Rust implements generics using monomorphization. During compilation, the compiler generates specialized versions of the generic code for each concrete type used.

// Generic function
fn print<T: std::fmt::Display>(value: T) { println!("{}", value); }

fn main() {
    print(5);   // Compiler generates specialized code for T = i32
    print("hi"); // Compiler generates specialized code for T = &str
}

This means:

No Runtime Cost: Generic code runs just as fast as manually written specialized code because the specialization happens at compile time.
Potential Binary Size Increase: If generic code is used with many different concrete types, the compiled binary size might increase due to the duplicated specialized code. This is similar to the trade-off with C++ templates.

11.2.7 Comparison to C++ Templates

Rust generics are often compared to C++ templates:

Compile-Time Expansion: Both are expanded at compile time (monomorphization in Rust, template instantiation in C++).
Zero-Cost Abstraction: Both generally result in highly efficient specialized code with no runtime overhead compared to non-generic code.
Type Checking: Rust generics require trait bounds to be explicitly satisfied before monomorphization (using : or where clauses). This checks that the required methods/capabilities exist for the type parameter T itself. If the bounds are met, the generic function body is type-checked once abstractly. This typically leads to clearer error messages originating from the point of definition or the unsatisfied bound.
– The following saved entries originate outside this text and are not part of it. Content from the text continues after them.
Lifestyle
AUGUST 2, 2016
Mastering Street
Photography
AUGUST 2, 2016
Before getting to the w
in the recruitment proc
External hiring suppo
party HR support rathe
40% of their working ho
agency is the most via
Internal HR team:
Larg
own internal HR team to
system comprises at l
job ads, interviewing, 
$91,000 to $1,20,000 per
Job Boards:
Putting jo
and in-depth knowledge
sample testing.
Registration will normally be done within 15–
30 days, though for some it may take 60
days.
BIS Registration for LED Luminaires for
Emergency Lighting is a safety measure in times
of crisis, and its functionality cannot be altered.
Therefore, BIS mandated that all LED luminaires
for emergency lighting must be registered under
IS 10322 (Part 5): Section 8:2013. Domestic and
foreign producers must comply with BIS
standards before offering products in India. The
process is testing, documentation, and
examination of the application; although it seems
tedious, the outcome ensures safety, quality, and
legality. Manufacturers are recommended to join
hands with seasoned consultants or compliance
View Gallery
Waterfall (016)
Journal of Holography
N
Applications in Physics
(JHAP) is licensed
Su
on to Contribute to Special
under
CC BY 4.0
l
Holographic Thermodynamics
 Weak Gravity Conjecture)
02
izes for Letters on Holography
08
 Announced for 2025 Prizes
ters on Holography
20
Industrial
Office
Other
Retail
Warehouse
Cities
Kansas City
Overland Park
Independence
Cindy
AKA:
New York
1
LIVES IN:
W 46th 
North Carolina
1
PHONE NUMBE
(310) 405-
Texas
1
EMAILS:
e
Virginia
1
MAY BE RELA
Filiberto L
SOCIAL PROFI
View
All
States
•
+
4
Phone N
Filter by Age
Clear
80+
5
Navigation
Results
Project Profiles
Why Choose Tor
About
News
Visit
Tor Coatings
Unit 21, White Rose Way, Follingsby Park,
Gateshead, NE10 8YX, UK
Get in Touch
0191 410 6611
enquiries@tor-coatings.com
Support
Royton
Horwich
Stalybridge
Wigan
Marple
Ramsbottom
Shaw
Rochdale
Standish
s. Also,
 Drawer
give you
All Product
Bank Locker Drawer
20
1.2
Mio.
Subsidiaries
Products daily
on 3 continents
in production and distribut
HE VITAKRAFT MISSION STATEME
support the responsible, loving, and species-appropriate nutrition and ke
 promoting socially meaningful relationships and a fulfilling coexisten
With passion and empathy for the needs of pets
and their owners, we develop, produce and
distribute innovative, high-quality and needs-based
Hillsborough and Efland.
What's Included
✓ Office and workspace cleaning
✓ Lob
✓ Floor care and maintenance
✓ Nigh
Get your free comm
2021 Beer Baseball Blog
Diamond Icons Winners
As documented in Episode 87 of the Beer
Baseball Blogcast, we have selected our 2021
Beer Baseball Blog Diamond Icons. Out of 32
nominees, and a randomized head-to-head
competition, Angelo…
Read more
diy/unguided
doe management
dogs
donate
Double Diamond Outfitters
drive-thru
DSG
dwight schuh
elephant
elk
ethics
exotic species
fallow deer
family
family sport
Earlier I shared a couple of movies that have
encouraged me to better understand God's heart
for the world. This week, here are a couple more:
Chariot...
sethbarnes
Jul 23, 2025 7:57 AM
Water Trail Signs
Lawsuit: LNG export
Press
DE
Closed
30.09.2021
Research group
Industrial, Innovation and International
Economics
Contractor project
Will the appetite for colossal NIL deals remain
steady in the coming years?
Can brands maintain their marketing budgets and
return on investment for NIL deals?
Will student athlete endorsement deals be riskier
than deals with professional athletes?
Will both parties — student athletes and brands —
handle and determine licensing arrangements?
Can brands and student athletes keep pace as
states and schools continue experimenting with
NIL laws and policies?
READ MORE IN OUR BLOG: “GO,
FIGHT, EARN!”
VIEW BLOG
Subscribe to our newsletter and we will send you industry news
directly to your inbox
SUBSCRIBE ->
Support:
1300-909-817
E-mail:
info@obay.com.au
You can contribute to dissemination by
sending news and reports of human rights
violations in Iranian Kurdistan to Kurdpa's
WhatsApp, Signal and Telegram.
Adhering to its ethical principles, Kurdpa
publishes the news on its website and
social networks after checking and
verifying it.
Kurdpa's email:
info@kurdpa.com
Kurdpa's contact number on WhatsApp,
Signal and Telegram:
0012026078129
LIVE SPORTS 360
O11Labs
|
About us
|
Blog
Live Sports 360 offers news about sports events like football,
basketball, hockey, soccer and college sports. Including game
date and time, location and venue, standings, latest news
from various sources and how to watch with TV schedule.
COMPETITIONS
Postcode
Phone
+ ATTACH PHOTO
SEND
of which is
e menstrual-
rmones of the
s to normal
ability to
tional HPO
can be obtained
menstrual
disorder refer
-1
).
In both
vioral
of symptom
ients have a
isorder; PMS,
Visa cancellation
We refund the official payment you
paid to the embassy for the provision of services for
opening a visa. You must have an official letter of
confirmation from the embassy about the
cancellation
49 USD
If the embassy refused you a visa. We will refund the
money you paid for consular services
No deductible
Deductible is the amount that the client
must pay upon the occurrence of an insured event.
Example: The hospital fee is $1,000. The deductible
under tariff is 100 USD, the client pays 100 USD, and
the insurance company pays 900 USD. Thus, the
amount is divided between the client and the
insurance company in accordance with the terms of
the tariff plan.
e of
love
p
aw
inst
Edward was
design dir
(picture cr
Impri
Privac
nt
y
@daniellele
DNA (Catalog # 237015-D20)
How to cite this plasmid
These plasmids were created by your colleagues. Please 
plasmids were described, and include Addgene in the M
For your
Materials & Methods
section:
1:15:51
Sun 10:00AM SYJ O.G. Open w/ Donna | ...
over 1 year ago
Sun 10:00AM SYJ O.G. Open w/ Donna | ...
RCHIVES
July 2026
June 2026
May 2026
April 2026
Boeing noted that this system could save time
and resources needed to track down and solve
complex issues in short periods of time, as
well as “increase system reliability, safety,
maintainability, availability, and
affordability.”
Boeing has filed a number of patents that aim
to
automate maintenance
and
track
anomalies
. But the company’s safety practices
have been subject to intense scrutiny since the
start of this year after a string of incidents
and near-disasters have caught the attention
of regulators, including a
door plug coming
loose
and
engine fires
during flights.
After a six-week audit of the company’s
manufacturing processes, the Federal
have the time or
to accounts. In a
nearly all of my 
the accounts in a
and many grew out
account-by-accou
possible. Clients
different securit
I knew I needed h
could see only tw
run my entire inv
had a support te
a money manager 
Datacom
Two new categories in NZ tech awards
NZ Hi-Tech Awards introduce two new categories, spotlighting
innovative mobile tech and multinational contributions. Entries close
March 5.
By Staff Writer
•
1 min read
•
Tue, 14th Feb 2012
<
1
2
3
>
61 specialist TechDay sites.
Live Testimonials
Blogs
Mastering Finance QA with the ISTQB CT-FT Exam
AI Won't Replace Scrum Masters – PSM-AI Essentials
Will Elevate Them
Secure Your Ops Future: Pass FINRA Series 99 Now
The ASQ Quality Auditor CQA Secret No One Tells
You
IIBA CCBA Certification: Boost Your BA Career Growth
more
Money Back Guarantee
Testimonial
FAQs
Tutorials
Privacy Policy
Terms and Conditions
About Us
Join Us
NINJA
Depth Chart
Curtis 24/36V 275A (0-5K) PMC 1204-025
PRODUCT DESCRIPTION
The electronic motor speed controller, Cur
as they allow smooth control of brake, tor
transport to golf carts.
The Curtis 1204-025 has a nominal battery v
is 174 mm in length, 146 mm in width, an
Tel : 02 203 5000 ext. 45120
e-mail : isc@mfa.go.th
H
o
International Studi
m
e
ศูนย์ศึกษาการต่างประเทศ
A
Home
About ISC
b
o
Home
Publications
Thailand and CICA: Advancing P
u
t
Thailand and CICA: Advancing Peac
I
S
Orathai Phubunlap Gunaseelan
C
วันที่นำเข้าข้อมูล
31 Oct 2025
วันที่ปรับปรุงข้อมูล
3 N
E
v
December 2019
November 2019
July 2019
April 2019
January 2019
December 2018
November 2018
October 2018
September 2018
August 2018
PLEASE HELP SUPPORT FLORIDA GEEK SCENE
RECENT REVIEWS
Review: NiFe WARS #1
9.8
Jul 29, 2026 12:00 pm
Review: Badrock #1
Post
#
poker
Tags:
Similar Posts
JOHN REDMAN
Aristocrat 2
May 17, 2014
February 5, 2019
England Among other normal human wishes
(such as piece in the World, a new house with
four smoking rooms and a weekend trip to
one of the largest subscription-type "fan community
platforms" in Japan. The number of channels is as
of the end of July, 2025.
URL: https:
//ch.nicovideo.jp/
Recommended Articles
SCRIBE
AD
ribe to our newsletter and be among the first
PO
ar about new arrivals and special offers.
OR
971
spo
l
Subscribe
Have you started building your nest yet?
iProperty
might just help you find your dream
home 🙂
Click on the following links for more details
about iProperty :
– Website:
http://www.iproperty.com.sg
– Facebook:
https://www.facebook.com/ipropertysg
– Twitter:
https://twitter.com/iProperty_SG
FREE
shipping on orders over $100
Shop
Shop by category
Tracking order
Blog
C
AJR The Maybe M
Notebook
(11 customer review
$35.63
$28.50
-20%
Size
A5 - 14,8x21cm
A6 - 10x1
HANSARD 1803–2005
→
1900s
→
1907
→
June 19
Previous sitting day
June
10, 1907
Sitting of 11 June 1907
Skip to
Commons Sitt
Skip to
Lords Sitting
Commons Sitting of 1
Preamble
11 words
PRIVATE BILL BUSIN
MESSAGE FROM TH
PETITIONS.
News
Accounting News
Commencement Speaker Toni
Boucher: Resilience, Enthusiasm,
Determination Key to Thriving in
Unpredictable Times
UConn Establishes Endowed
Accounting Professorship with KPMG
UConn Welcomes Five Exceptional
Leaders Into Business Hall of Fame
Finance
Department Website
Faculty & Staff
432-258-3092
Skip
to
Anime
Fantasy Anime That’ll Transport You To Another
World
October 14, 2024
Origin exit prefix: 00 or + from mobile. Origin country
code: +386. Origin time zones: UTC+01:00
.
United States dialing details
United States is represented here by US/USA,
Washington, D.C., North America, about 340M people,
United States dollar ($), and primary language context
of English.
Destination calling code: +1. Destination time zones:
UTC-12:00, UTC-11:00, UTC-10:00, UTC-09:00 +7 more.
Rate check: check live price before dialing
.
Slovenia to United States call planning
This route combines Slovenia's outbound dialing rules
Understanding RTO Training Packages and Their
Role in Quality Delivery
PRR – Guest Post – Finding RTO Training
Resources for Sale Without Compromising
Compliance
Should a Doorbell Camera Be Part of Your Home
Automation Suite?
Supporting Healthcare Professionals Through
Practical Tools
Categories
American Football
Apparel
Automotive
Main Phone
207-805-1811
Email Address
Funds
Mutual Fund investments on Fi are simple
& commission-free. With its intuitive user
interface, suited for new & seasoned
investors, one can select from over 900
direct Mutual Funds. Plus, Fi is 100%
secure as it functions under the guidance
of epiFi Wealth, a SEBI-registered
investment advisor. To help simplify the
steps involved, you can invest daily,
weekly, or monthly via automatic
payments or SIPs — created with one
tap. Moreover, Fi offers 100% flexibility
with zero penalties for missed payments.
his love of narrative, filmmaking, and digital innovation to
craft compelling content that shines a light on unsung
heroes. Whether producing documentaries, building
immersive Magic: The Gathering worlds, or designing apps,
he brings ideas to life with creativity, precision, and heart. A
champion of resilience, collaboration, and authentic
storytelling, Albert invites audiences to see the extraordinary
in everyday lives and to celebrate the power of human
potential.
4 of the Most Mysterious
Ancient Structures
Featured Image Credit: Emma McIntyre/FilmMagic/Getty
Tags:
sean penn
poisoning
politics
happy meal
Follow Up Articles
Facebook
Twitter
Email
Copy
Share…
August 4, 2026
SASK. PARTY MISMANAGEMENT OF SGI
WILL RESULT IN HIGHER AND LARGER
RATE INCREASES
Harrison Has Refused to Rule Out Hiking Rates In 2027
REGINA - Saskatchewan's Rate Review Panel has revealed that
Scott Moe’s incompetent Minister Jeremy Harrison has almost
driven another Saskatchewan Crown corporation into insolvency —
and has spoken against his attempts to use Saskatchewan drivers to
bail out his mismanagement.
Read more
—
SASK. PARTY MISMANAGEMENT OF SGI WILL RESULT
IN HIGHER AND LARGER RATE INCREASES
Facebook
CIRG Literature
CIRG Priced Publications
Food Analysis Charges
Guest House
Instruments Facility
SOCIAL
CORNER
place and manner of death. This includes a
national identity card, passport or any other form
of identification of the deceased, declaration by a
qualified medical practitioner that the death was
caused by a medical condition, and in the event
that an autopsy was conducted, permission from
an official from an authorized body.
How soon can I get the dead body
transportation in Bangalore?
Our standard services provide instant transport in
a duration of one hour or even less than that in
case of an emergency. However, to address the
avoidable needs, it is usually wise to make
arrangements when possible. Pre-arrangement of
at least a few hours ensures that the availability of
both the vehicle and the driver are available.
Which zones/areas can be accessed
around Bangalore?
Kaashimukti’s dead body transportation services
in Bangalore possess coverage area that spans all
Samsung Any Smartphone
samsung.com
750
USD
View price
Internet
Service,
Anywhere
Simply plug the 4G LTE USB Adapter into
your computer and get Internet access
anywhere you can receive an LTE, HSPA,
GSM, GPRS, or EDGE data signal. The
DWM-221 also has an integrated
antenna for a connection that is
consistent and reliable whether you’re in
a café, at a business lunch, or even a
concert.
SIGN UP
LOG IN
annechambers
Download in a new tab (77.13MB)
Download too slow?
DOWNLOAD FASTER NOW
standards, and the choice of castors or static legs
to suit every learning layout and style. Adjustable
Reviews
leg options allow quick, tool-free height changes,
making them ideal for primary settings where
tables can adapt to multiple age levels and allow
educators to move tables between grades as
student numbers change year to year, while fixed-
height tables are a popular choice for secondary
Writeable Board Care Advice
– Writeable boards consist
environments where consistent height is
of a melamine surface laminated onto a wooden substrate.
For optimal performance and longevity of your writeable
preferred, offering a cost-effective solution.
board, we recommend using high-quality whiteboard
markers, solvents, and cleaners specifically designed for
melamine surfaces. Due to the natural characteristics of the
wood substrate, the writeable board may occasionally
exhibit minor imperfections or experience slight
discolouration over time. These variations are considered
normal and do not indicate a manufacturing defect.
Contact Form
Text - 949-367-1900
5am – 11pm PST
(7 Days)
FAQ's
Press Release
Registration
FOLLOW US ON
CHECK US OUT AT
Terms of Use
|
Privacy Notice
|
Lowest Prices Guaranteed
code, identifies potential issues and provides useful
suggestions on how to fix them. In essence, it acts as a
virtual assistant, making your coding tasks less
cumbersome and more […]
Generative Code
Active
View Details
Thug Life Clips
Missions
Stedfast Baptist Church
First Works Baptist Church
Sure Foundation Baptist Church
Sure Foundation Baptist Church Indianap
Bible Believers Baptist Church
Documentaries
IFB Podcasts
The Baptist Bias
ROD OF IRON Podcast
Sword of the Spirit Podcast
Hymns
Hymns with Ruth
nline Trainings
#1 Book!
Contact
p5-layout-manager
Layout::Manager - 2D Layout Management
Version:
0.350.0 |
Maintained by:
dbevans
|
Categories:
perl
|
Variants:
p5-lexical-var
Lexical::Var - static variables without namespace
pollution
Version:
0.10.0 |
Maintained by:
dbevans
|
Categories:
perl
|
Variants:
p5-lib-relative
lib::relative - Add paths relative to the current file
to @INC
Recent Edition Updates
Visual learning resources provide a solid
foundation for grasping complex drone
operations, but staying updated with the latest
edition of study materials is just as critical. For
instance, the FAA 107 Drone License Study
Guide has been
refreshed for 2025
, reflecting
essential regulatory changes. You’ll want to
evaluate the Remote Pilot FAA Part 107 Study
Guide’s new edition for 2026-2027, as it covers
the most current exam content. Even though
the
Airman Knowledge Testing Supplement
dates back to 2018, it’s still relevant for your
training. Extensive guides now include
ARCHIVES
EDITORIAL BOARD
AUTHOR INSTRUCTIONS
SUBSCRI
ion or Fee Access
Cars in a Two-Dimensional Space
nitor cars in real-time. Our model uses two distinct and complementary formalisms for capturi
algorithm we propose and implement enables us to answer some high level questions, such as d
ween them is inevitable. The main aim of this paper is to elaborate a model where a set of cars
C++ templates traditionally use “duck typing,” where type checking happens during instantiation. Errors might only surface deep within the template code when a specific operation fails for a given concrete type, sometimes leading to complex error messages.
Concepts vs. Traits: C++20 Concepts aim to provide similar pre-checking capabilities as Rust’s trait bounds, allowing constraints on template parameters to be specified and checked earlier.
Specialization: C++ templates support extensive specialization capabilities. Rust’s support for specialization is currently limited and considered unstable, though similar effects can sometimes be achieved using other mechanisms like trait object dispatch or careful trait implementation choices.